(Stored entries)
──────────

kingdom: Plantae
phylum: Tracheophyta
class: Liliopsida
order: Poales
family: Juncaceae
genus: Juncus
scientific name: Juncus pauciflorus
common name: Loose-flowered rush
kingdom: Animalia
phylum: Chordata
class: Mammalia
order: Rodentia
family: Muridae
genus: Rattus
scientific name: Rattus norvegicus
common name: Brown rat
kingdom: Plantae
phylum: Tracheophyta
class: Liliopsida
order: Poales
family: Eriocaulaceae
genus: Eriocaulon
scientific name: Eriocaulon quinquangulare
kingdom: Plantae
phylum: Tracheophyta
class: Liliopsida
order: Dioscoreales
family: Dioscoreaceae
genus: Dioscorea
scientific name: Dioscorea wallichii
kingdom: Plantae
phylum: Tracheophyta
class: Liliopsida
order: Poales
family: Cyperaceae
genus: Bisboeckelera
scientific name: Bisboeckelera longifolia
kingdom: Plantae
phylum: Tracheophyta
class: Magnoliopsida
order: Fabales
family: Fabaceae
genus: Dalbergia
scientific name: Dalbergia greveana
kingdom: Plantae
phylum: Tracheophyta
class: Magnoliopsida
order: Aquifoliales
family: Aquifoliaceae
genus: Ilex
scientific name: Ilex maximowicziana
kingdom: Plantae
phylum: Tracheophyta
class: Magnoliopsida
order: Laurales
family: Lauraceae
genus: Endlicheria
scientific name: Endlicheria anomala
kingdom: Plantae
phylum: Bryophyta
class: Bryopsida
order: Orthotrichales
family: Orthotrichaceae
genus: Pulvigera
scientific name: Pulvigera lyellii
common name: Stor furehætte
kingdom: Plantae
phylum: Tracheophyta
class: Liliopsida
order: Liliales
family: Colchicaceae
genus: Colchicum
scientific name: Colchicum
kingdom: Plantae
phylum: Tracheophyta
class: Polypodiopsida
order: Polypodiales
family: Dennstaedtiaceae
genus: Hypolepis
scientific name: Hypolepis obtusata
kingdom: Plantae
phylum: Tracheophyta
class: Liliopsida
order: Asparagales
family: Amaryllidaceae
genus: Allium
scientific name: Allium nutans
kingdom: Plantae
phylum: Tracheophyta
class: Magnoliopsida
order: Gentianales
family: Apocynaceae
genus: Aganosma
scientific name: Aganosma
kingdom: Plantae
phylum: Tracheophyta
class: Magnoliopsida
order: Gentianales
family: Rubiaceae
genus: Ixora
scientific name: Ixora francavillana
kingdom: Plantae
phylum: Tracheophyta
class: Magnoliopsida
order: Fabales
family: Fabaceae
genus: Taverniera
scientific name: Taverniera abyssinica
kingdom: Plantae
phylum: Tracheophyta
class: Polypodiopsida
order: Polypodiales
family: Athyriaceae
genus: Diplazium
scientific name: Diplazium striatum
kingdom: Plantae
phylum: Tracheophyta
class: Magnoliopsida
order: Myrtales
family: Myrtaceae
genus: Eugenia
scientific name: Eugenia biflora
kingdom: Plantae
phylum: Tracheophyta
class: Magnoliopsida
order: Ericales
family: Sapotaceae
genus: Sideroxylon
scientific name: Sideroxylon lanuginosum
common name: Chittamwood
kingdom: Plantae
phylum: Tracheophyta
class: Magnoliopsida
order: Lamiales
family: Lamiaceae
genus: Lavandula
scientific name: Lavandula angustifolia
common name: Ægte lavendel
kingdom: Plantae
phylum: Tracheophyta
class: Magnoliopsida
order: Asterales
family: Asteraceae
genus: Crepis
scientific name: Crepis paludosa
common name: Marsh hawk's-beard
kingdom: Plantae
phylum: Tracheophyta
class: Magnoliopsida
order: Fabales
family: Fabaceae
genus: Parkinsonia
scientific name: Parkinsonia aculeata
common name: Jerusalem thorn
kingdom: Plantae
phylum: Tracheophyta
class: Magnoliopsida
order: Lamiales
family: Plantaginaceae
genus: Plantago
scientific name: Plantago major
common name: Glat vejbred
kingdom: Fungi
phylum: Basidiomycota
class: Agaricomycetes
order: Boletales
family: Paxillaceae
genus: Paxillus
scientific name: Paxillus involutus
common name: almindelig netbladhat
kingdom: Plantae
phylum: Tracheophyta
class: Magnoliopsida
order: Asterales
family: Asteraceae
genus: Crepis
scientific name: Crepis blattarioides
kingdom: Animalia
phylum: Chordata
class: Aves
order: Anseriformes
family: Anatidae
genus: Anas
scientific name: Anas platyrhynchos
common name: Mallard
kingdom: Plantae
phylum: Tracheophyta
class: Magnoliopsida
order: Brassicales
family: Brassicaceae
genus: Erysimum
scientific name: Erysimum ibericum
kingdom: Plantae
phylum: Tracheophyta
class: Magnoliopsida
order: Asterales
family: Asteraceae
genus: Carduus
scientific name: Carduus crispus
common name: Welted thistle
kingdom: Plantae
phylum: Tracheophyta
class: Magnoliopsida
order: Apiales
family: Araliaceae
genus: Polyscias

──────────

Can you rewrite all the lines of the material with "scientific name" changed to "binomial" everywhere and nothing else altered?

EXPECTED OUTPUT
kingdom: Plantae
phylum: Tracheophyta
class: Liliopsida
order: Poales
family: Juncaceae
genus: Juncus
binomial: Juncus pauciflorus
common name: Loose-flowered rush
kingdom: Animalia
phylum: Chordata
class: Mammalia
order: Rodentia
family: Muridae
genus: Rattus
binomial: Rattus norvegicus
common name: Brown rat
kingdom: Plantae
phylum: Tracheophyta
class: Liliopsida
order: Poales
family: Eriocaulaceae
genus: Eriocaulon
binomial: Eriocaulon quinquangulare
kingdom: Plantae
phylum: Tracheophyta
class: Liliopsida
order: Dioscoreales
family: Dioscoreaceae
genus: Dioscorea
binomial: Dioscorea wallichii
kingdom: Plantae
phylum: Tracheophyta
class: Liliopsida
order: Poales
family: Cyperaceae
genus: Bisboeckelera
binomial: Bisboeckelera longifolia
kingdom: Plantae
phylum: Tracheophyta
class: Magnoliopsida
order: Fabales
family: Fabaceae
genus: Dalbergia
binomial: Dalbergia greveana
kingdom: Plantae
phylum: Tracheophyta
class: Magnoliopsida
order: Aquifoliales
family: Aquifoliaceae
genus: Ilex
binomial: Ilex maximowicziana
kingdom: Plantae
phylum: Tracheophyta
class: Magnoliopsida
order: Laurales
family: Lauraceae
genus: Endlicheria
binomial: Endlicheria anomala
kingdom: Plantae
phylum: Bryophyta
class: Bryopsida
order: Orthotrichales
family: Orthotrichaceae
genus: Pulvigera
binomial: Pulvigera lyellii
common name: Stor furehætte
kingdom: Plantae
phylum: Tracheophyta
class: Liliopsida
order: Liliales
family: Colchicaceae
genus: Colchicum
binomial: Colchicum
kingdom: Plantae
phylum: Tracheophyta
class: Polypodiopsida
order: Polypodiales
family: Dennstaedtiaceae
genus: Hypolepis
binomial: Hypolepis obtusata
kingdom: Plantae
phylum: Tracheophyta
class: Liliopsida
order: Asparagales
family: Amaryllidaceae
genus: Allium
binomial: Allium nutans
kingdom: Plantae
phylum: Tracheophyta
class: Magnoliopsida
order: Gentianales
family: Apocynaceae
genus: Aganosma
binomial: Aganosma
kingdom: Plantae
phylum: Tracheophyta
class: Magnoliopsida
order: Gentianales
family: Rubiaceae
genus: Ixora
binomial: Ixora francavillana
kingdom: Plantae
phylum: Tracheophyta
class: Magnoliopsida
order: Fabales
family: Fabaceae
genus: Taverniera
binomial: Taverniera abyssinica
kingdom: Plantae
phylum: Tracheophyta
class: Polypodiopsida
order: Polypodiales
family: Athyriaceae
genus: Diplazium
binomial: Diplazium striatum
kingdom: Plantae
phylum: Tracheophyta
class: Magnoliopsida
order: Myrtales
family: Myrtaceae
genus: Eugenia
binomial: Eugenia biflora
kingdom: Plantae
phylum: Tracheophyta
class: Magnoliopsida
order: Ericales
family: Sapotaceae
genus: Sideroxylon
binomial: Sideroxylon lanuginosum
common name: Chittamwood
kingdom: Plantae
phylum: Tracheophyta
class: Magnoliopsida
order: Lamiales
family: Lamiaceae
genus: Lavandula
binomial: Lavandula angustifolia
common name: Ægte lavendel
kingdom: Plantae
phylum: Tracheophyta
class: Magnoliopsida
order: Asterales
family: Asteraceae
genus: Crepis
binomial: Crepis paludosa
common name: Marsh hawk's-beard
kingdom: Plantae
phylum: Tracheophyta
class: Magnoliopsida
order: Fabales
family: Fabaceae
genus: Parkinsonia
binomial: Parkinsonia aculeata
common name: Jerusalem thorn
kingdom: Plantae
phylum: Tracheophyta
class: Magnoliopsida
order: Lamiales
family: Plantaginaceae
genus: Plantago
binomial: Plantago major
common name: Glat vejbred
kingdom: Fungi
phylum: Basidiomycota
class: Agaricomycetes
order: Boletales
family: Paxillaceae
genus: Paxillus
binomial: Paxillus involutus
common name: almindelig netbladhat
kingdom: Plantae
phylum: Tracheophyta
class: Magnoliopsida
order: Asterales
family: Asteraceae
genus: Crepis
binomial: Crepis blattarioides
kingdom: Animalia
phylum: Chordata
class: Aves
order: Anseriformes
family: Anatidae
genus: Anas
binomial: Anas platyrhynchos
common name: Mallard
kingdom: Plantae
phylum: Tracheophyta
class: Magnoliopsida
order: Brassicales
family: Brassicaceae
genus: Erysimum
binomial: Erysimum ibericum
kingdom: Plantae
phylum: Tracheophyta
class: Magnoliopsida
order: Asterales
family: Asteraceae
genus: Carduus
binomial: Carduus crispus
common name: Welted thistle
kingdom: Plantae
phylum: Tracheophyta
class: Magnoliopsida
order: Apiales
family: Araliaceae
genus: Polyscias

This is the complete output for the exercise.